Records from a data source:

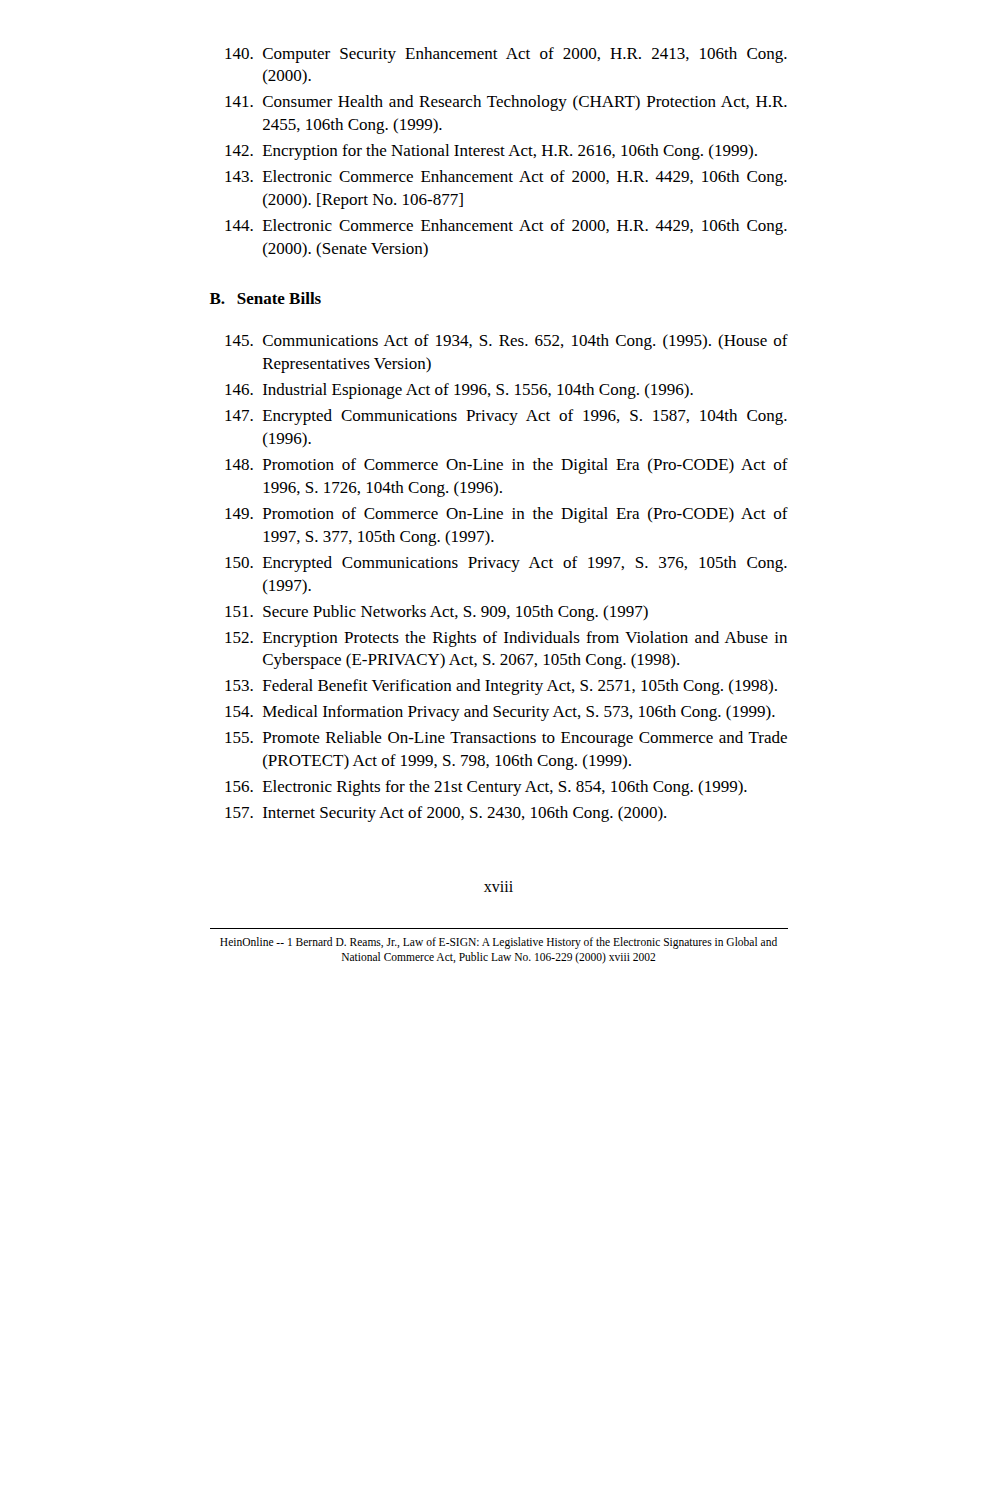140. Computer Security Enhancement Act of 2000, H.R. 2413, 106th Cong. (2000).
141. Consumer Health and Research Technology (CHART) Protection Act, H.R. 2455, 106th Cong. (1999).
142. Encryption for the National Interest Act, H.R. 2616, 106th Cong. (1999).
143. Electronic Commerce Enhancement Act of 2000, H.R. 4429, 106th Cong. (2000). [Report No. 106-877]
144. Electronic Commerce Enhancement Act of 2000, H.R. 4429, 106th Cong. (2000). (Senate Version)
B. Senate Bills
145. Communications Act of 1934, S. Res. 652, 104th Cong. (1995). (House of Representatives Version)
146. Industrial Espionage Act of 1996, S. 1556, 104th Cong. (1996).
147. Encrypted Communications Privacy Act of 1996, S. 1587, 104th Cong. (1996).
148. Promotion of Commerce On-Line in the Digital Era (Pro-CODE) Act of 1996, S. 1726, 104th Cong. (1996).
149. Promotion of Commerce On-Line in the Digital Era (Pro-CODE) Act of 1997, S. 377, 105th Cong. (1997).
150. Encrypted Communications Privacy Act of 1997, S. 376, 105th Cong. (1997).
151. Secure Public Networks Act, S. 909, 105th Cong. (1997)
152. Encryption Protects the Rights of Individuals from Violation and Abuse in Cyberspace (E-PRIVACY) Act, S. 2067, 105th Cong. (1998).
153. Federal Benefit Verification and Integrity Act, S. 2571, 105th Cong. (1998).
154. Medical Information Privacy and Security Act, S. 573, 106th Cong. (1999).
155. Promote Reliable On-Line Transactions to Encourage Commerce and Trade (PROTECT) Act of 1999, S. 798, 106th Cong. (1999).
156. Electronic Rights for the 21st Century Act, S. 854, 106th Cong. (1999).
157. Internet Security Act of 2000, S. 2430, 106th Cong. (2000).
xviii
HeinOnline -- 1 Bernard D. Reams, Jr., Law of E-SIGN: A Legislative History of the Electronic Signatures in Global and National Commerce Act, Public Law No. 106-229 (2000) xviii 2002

**Work to be completed:** Copy out each line from the preceding entries that mentions the word "Promotion".

**Response to the task:**
148. Promotion of Commerce On-Line in the Digital Era (Pro-CODE) Act of 1996, S. 1726, 104th Cong. (1996).
149. Promotion of Commerce On-Line in the Digital Era (Pro-CODE) Act of 1997, S. 377, 105th Cong. (1997).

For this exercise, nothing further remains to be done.